Один из колонны остановился и, держа ППШ наизготове, смотрел на подбегающего Борьку, а остальные шли, не обращая внимания. На него-то и налетел Борька, чуть с ног не сшиб, стиснул в объятиях и забился во всхлипах, ощущая, как омокрело лицо от горячих, несдержанных слез.
— Ну, ладно, ладно, чего ты? Отцепись, некогда нам… — вроде недовольно, но на деле растроганно твердил тот, полегоньку освобождаясь от Борьки. — Скажи лучше, немцы где?
— Только прошли. Видишь, деревню жгут, гады. Там еще.
— Рота! Развернуться к бою! Направление — впереди стоящая деревня. Бегом марш! — скомандовал тот и, оттолкнув Борьку, побежал. Тут и заметил Борька у него три кубаря в петлицах.
Колонна быстро развернулась в цепь и побежала к деревне. Кто-то потянул «ура-а», остальные подхватили, и раскатилось оно, не особо слитное, не особо громкое, не особо грозное, но влившее в Борьку такую силу, такой восторг, что, позабыв обо всем пережитом, он тоже разодрал рот и, крича «ура» громче, пожалуй всех, понесся в рядах атакующих, любовно сжимая в руках родимую, образца… дробь тридцатого и не позабыв подать патрон в патронник.
Но тут брызнула из горящей деревни пулеметная очередь по развернувшейся роте, прижала людей в снег. Борька же не залег, только приостановился на миг.
— Давайте, ребята, давайте… Сожгут же гады деревню, — не кричал он, а хрипел простуженным горлом, обернувшись лицом к бойцам. — Давайте, родненькие…

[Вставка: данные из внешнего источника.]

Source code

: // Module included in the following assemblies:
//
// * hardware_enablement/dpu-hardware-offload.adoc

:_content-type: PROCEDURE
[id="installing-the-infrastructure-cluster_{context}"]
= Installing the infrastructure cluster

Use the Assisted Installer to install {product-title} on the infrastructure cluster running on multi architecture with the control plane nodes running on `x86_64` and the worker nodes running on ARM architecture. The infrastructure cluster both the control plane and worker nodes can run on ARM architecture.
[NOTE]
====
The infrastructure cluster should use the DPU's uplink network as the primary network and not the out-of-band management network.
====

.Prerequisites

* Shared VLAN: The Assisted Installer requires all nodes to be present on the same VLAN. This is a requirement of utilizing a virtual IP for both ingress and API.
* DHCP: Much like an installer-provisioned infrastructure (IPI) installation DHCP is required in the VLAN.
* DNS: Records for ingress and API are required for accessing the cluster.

И бойцы поднимались, прибавляли бегу, несмотря на поющие вокруг пульки, рябившие около них снег, с удивлением глядя на какого-то суматошного нового бойца, который вдруг ни с того ни с сего вздумал ими командовать, да и не только командовал, но и бежал впереди всех, крича как оглашенный, и которого ни одна пуля не брала, будто заговоренного…
А Борька все хрипел:
— Скорей, ребята, скорей… Сожгут же, курвы… — И бежал, опережая остальных и увлекая их за собой тем порывом, которым была полна его душа, — со своими он, со своими, и — в бою… Так вперед же, вперед!
«ТЫ ПРОШЕЛ СТОВЕРСТЫЙ ПУТЬ…»
Письмо фронтовому другу
Дорогой Михаил! Вот и наступил 1985 год — год сорокалетия нашей Победы.
Думали ли мы, гадали, что доживем до этой даты? Конечно, не думали. Особенно там, на войне. Но вот дожили… Честное слово, не верится даже. Все чаще и чаще вспоминаю нашу встречу в восемьдесят втором, то есть ровно через сорок лет, почти через всю жизнь. А встретились-то, и будто не было их, этих лет, будто совсем недавно видел тебя, вышедшего из боя, окровавленного, побелевшего от потери крови и от всего того, что творилось на том овсянниковском поле — твой взвод лежал еще под огнем, а моему уже была дана команда «Вперед!». Мы не успели ни о чем поговорить. По-моему, я помог тебе перевязаться и после этого подтолкнул — иди, мол, скорей в тыл, пока не добили, а ты глядел на меня как-то виновато, переминаясь с ноги на ногу… Я понимал, что тебе трудно уйти и оставить меня — ведь мы договорились, что в случае чего никогда не оставим друг друга на поле боя. Никогда, ни при каких обстоятельствах. Вынесем! Тем более после того, как — ты, конечно, помнишь! — мы с тобой увидели на рассвете, как почти на середине «нейтралки» очнулся и поднялся раненый, не вынесенный после вчерашнего боя, сочтенный, видимо, убитым, и как почти час, то падая, то поднимаясь, он добирался до исходного рубежа, то есть к нам. А мы все, жаждая помочь ему, боялись выбежать на поле, потому как были уверены, что тогда они добьют его… Помню, как рвался наш ротный санинструктор и как удерживал я его, но не удержал: когда раненый еле-еле все же добрался до наших позиций метров на сто и упал, видать, потеряв уже сознание, — санинструктор пробежал тяжкие сто метров и притащил на себе лейтенанта в маскхалате, с очень большой раной в бедре.